- **LISTED ENTRIES**
=== Section Start ===
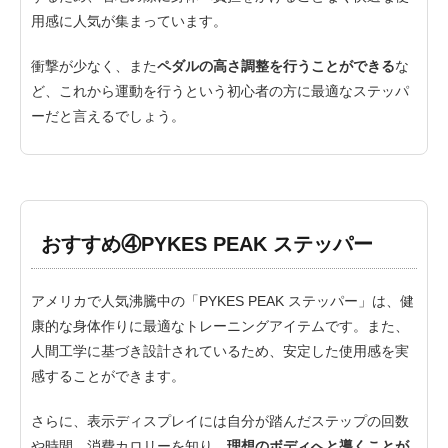
用感に人気が集まっています。
衝撃が少なく、また
ペダルの高さ調整を行うことができる
な
ど、これから運動を行うという初心者の方に最適なステッパ
ーだと言えるでしょう。
おすすめ④PYKES PEAK ステッパー
アメリカで人気沸騰中の「PYKES PEAK ステッパー」は、健
康的な身体作りに最適なトレーニングアイテムです。また、
人間工学に基づき設計されているため、安定した使用感を実
感することができます。
さらに、表示ディスプレイには自分が踏んだステップの回数
や時間、消費カロリーを知り、
理想のボディへと導くことが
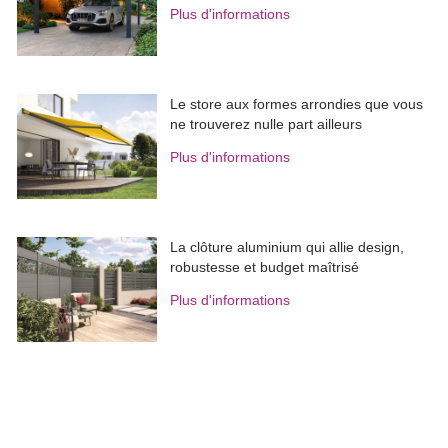
Plus d'informations
Le store aux formes arrondies que vous
ne trouverez nulle part ailleurs
Plus d'informations
La clôture aluminium qui allie design, 
robustesse et budget maîtrisé
Plus d'informations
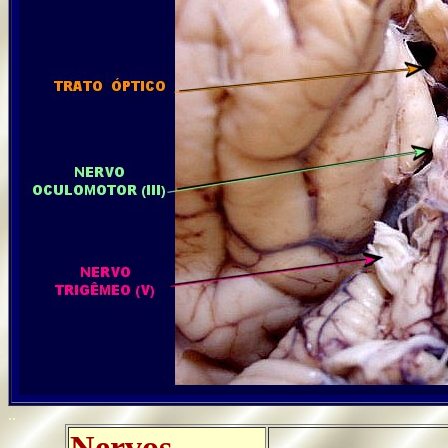
..
Nervos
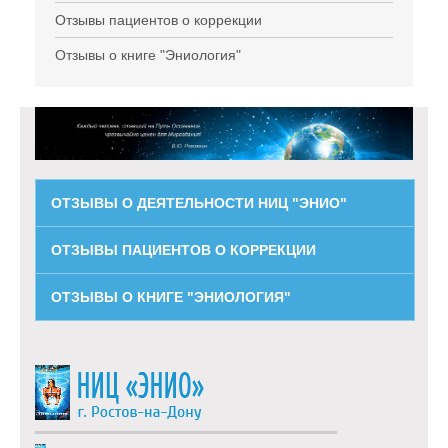
Отзывы пациентов о коррекции
Отзывы о книге "Эниология"
ОТЗЫВЫ О ДЕЯТЕЛЬНОСТИ НИЦ "ЭНИО"
ОТЗЫВЫ ПАЦИЕНТОВ О КОРРЕКЦИИ
ОТЗЫВЫ О КНИГЕ "ЭНИОЛОГИЯ"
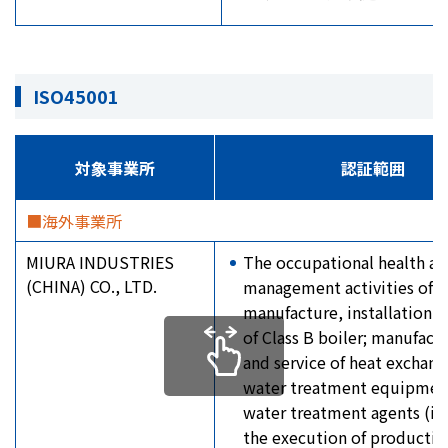
ISO45001
対象事業所
認証範囲
■海外事業所
MIURA INDUSTRIES
The occupational health an
(CHINA) CO., LTD.
management activities of d
manufacture, installation a
of Class B boiler; manufactu
and service of heat exchang
water treatment equipmen
water treatment agents (in
the execution of productio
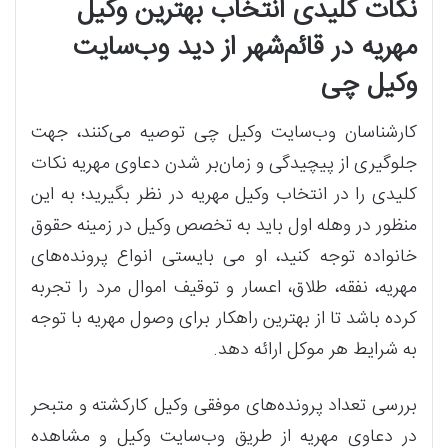
نکات کلیدی انتخاب بهترین وکیل
مهریه در قائم‌شهر از دید وب‌سایت
وکیل چی
کارشناسان وب‌سایت وکیل چی توصیه می‌کنند، جهت
جلوگیری از پیچیدگی و زمان‌بر شدن دعاوی مهریه نکات
کلیدی را در انتخاب وکیل مهریه در نظر بگیرید؛ به این
منظور در وهله اول باید به تخصص وکیل در زمینه حقوق
خانواده توجه کنید، او می بایستی انواع پرونده‌های
مهریه، نفقه، طلاق، اعسار و توقیف اموال مرد را تجربه
کرده باشد تا از بهترین راهکار برای وصول مهریه با توجه
به شرایط هر موکل ارائه دهد.
بررسی تعداد پرونده‌های موفقی وکیل کارکشته و متبحر
در دعاوی مهریه از طریق وب‌سایت وکیل و مشاهده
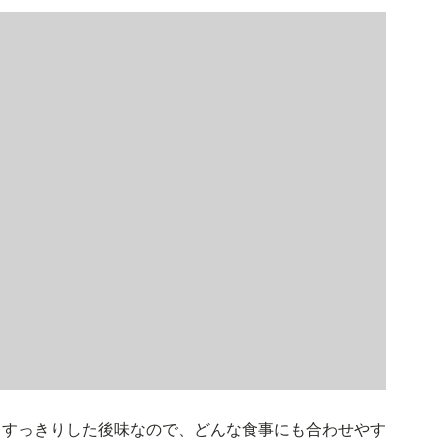
くすっきりした後味なので、どんな食事にも合わせやす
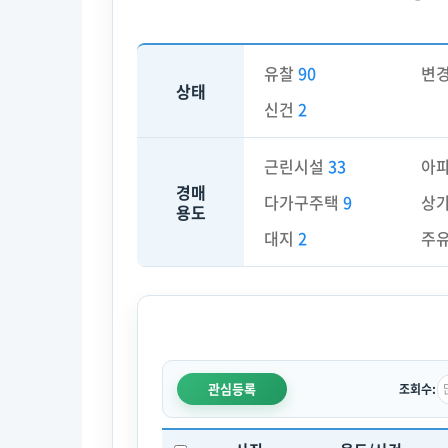
유찰
90
변
상태
신건
2
근린시설
33
아
경매
다가구주택
9
상
용도
대지
2
주
관심등록
조회수:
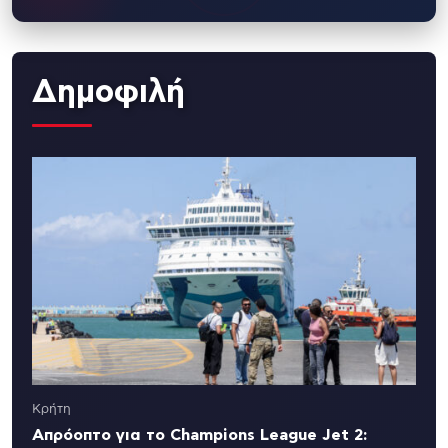
Δημοφιλή
Κρήτη
Απρόοπτο για το Champions League Jet 2:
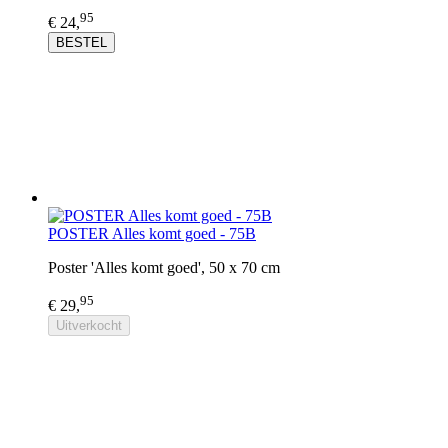
95
€ 24,
BESTEL
POSTER Alles komt goed - 75B
Poster 'Alles komt goed', 50 x 70 cm
95
€ 29,
Uitverkocht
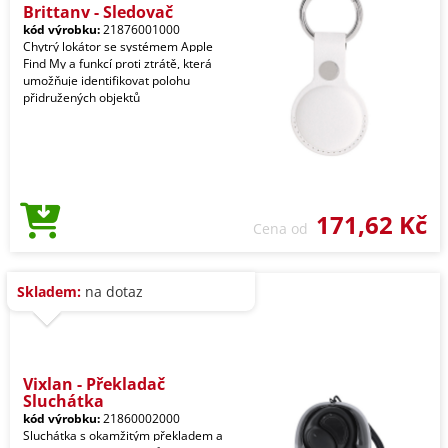
Brittany - Sledovač
kód výrobku:
21876001000
Chytrý lokátor se systémem Apple
Find My a funkcí proti ztrátě, která
umožňuje identifikovat polohu
přidružených objektů
171,62 Kč
Cena od
Skladem:
na dotaz
Vixlan - Překladač
Sluchátka
kód výrobku:
21860002000
Sluchátka s okamžitým překladem a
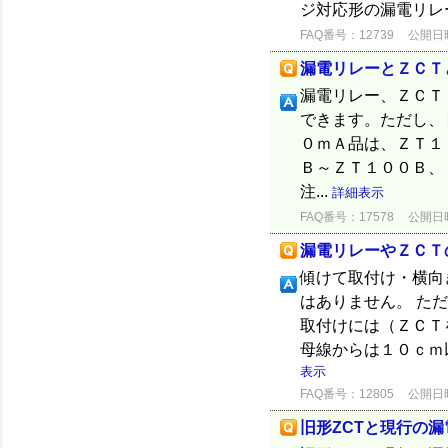
ジ対応形の漏電リレー(
FAQ番号：12739
公開日時：
漏電リレーとＺＣＴ
漏電リレー、ＺＣＴ
できます。ただし、
０ｍＡ品は、ＺＴ１
Ｂ～ＺＴ１００Ｂ、
注...
詳細表示
FAQ番号：17578
公開日時：
漏電リレーやＺＣＴ
傾けて取付け・横向
はありません。 た
取付けには（ＺＣＴ
母線からは１０ｃｍ以
表示
FAQ番号：12805
公開日時：
旧形ZCTと現行の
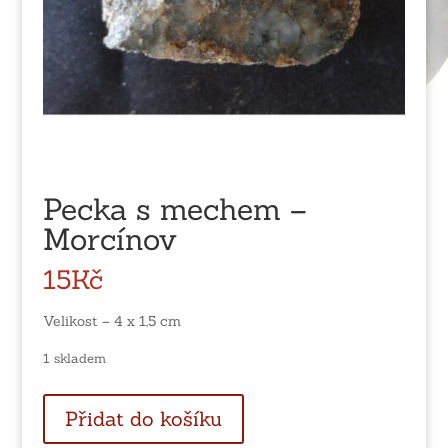
Pecka s mechem –
Morcínov
15
Kč
Velikost – 4 x 1,5 cm
1 skladem
Pecka
Přidat do košíku
s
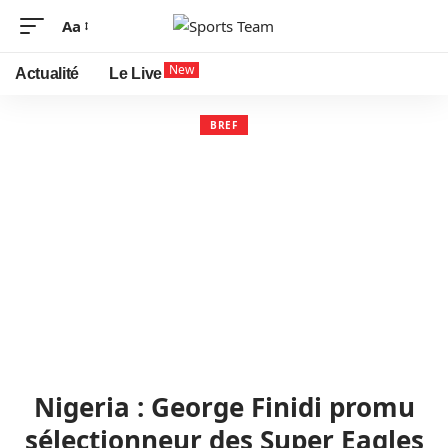
Aa
New
Actualité
Le Live
BREF
Nigeria : George Finidi promu
sélectionneur des Super Eagles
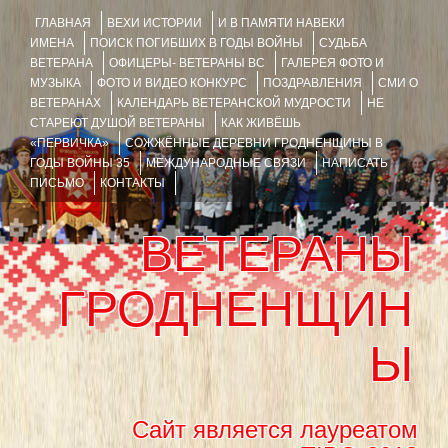
ГЛАВНАЯ
ВЕХИ ИСТОРИИ
И В ПАМЯТИ НАВЕКИ
ИМЕНА
ПОИСК ПОГИБШИХ В ГОДЫ ВОЙНЫ
СУДЬБА
ВЕТЕРАНА
ОФИЦЕРЫ- ВЕТЕРАНЫ ВС
ГАЛЕРЕЯ ФОТО И
МУЗЫКА
ФОТО И ВИДЕО КОНКУРС
ПОЗДРАВЛЕНИЯ
СМИ О
ВЕТЕРАНАХ
КАЛЕНДАРЬ ВЕТЕРАНСКОЙ МУДРОСТИ
НЕ
СТАРЕЮТ ДУШОЙ ВЕТЕРАНЫ
КАК ЖИВЁШЬ
«ПЕРВИЧКА»
СОЖЖЁННЫЕ ДЕРЕВНИ ГРОДНЕНЩИНЫ В
ГОДЫ ВОЙНЫ 35
МЕЖДУНАРОДНЫЕ СВЯЗИ
НАПИСАТЬ
ПИСЬМО
КОНТАКТЫ
ВЕТЕРАНЫ
ГРОДНЕНЩИН
Ы
Сайт является лауреатом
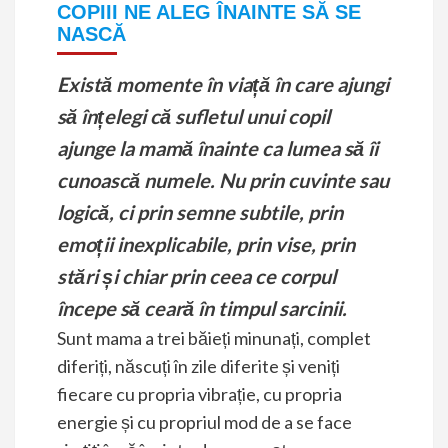
COPIII NE ALEG ÎNAINTE SĂ SE
NASCĂ
Există momente în viață în care ajungi
să înțelegi că sufletul unui copil
ajunge la mamă înainte ca lumea să îi
cunoască numele. Nu prin cuvinte sau
logică, ci prin semne subtile, prin
emoții inexplicabile, prin vise, prin
stări și chiar prin ceea ce corpul
începe să ceară în timpul sarcinii.
Sunt mama a trei băieți minunați, complet
diferiți, născuți în zile diferite și veniți
fiecare cu propria vibrație, cu propria
energie și cu propriul mod de a se face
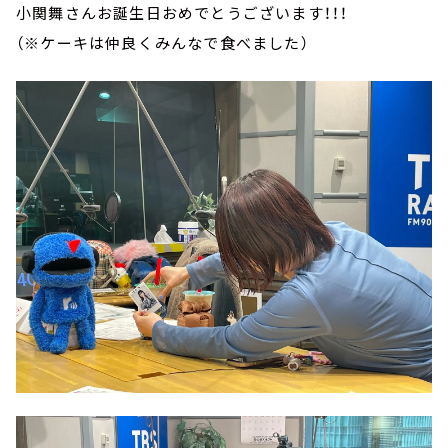
小関舞さんお誕生日おめでとうございます！！！
（※ケーキは仲良くみんなで食べました）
=== Section End ===
- **EXERCISE**
Transcribe exactly the lines from the one containing "energie și cu propriul mod de a se face" through the last line of the records above, and nothing else. Leave out the pictures.

- **TASK SOLUTION**
energie și cu propriul mod de a se face
小関舞さんお誕生日おめでとうございます！！！
（※ケーキは仲良くみんなで食べました）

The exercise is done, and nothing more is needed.